Abstract
Real-time, noninvasive programmed death-ligand 1 (PD-L1) testing using molecular imaging has enhanced our understanding of the immune environments of neoplasms and has served as a guide for immunotherapy. However, the utilization of radiotracers in the imaging of human brain tumors using positron emission tomography/computed tomography (PET/CT) remains limited. This investigation involved the synthesis of [F]AlF-NOTA-PCP2, which is a novel peptide-based radiolabeled tracer that targets PD-L1, and evaluated its imaging capabilities in orthotopic glioblastoma (GBM) models. Using this tracer, we could noninvasively monitor radiation-induced PD-L1 changes in GBM. [F]AlF-NOTA-PCP2 exhibited high radiochemical purity (>95%) and stability up to 4 h after synthesis. It demonstrated specific, high-affinity binding to PD-L1and, with a dissociation constant of 0.24 nM. PET/CT imaging, integrated with contrast-enhanced magnetic resonance imaging, revealed significant accumulation of [F]AlF-NOTA-PCP2 in orthotopic tumors, correlating with blood-brain barrier disruption. After radiotherapy (15 Gy), [F]AlF-NOTA-PCP2 uptake in tumors increased from 9.51% ± 0.73% to 12.04% ± 1.43%, indicating enhanced PD-L1 expression consistent with immunohistochemistry findings. Fractionated radiation (5 Gy × 3) further amplified PD-L1 upregulation (13.9% ± 1.54% ID/cc) compared with a single dose (11.48% ± 1.05% ID/cc). Taken together, [F]AlF-NOTA-PCP2 may be a valuable tool for noninvasively monitoring PD-L1 expression in brain tumors after radiotherapy.
Overview
- The study aimed to develop a novel peptide-based radiolabeled tracer, [F]AlF-NOTA-PCP2, that targets programmed death-ligand 1 (PD-L1) and evaluates its imaging capabilities in orthotopic glioblastoma (GBM) models.

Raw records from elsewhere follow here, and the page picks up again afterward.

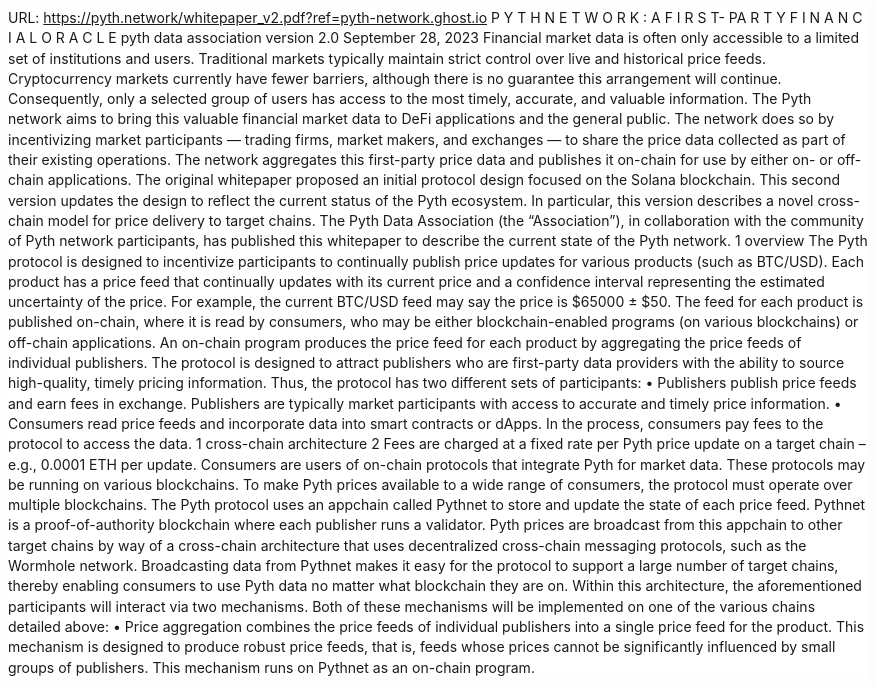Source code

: URL: https://pyth.network/whitepaper_v2.pdf?ref=pyth-network.ghost.io
P Y T H N E T W O R K : A
F I R S T- PA R T Y F I N A N C I A L
O R A C L E
pyth data association
version 2.0
September 28, 2023
Financial market data is often only accessible to a limited set of institutions and
users. Traditional markets typically maintain strict control over live and historical
price feeds. Cryptocurrency markets currently have fewer barriers, although there
is no guarantee this arrangement will continue. Consequently, only a selected group
of users has access to the most timely, accurate, and valuable information.
The Pyth network aims to bring this valuable financial market data to DeFi applications and the general public. The network does so by incentivizing market
participants — trading firms, market makers, and exchanges — to share the price
data collected as part of their existing operations. The network aggregates this
first-party price data and publishes it on-chain for use by either on- or off-chain
applications.
The original whitepaper proposed an initial protocol design focused on the Solana
blockchain. This second version updates the design to reflect the current status of
the Pyth ecosystem. In particular, this version describes a novel cross-chain model
for price delivery to target chains.
The Pyth Data Association (the “Association”), in collaboration with the community of Pyth network participants, has published this whitepaper to describe the
current state of the Pyth network.
1 overview
The Pyth protocol is designed to incentivize participants to continually publish price
updates for various products (such as BTC/USD). Each product has a price feed
that continually updates with its current price and a confidence interval representing the estimated uncertainty of the price. For example, the current BTC/USD feed
may say the price is $65000 ± $50. The feed for each product is published on-chain,
where it is read by consumers, who may be either blockchain-enabled programs (on
various blockchains) or off-chain applications. An on-chain program produces the
price feed for each product by aggregating the price feeds of individual publishers.
The protocol is designed to attract publishers who are first-party data providers
with the ability to source high-quality, timely pricing information.
Thus, the protocol has two different sets of participants:
• Publishers publish price feeds and earn fees in exchange. Publishers are typically market participants with access to accurate and timely price information.
• Consumers read price feeds and incorporate data into smart contracts or
dApps. In the process, consumers pay fees to the protocol to access the data.
1
cross-chain architecture 2
Fees are charged at a fixed rate per Pyth price update on a target chain –
e.g., 0.0001 ETH per update. Consumers are users of on-chain protocols that
integrate Pyth for market data. These protocols may be running on various
blockchains.
To make Pyth prices available to a wide range of consumers, the protocol must
operate over multiple blockchains. The Pyth protocol uses an appchain called Pythnet to store and update the state of each price feed. Pythnet is a proof-of-authority
blockchain where each publisher runs a validator. Pyth prices are broadcast from
this appchain to other target chains by way of a cross-chain architecture that uses decentralized cross-chain messaging protocols, such as the Wormhole network. Broadcasting data from Pythnet makes it easy for the protocol to support a large number of target chains, thereby enabling consumers to use Pyth data no matter what
blockchain they are on.
Within this architecture, the aforementioned participants will interact via two
mechanisms. Both of these mechanisms will be implemented on one of the various
chains detailed above:
• Price aggregation combines the price feeds of individual publishers into a single price feed for the product. This mechanism is designed to produce robust
price feeds, that is, feeds whose prices cannot be significantly influenced by
small groups of publishers. This mechanism runs on Pythnet as an on-chain
program.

- The study explored the use of [F]AlF-NOTA-PCP2 to noninvasively monitor radiation-induced PD-L1 changes in GBM and evaluated its binding affinity to PD-L1 and stability.
- The primary objective was to develop [F]AlF-NOTA-PCP2 as a valuable tool for noninvasively monitoring PD-L1 expression in brain tumors after radiotherapy.
Comparative Analysis & Findings
- [F]AlF-NOTA-PCP2 exhibited high radiochemical purity (>95%) and stability up to 4 h after synthesis, indicating its potential as a reliable imaging agent.
- The study found that [F]AlF-NOTA-PCP2 demonstrated specific, high-affinity binding to PD-L1 with a dissociation constant of 0.24 nM, suggesting its potential for targeted imaging.
- PET/CT imaging revealed significant accumulation of [F]AlF-NOTA-PCP2 in orthotopic tumors, correlating with blood-brain barrier disruption, and showed increased uptake after radiotherapy, indicating enhanced PD-L1 expression.
Implications and Future Directions
- The study's findings suggest that [F]AlF-NOTA-PCP2 may be a valuable tool for noninvasively monitoring PD-L1 expression in brain tumors after radiotherapy, which could guide immunotherapy and improve patient outcomes.
- Future studies could explore the use of [F]AlF-NOTA-PCP2 to monitor PD-L1 expression in other types of brain tumors and to evaluate its potential as a predictive biomarker for immunotherapy response.
- The study highlights the need for further research to better understand the mechanisms of radiation-induced PD-L1 upregulation and to develop effective strategies for overcoming immunosuppressive barriers in brain tumors.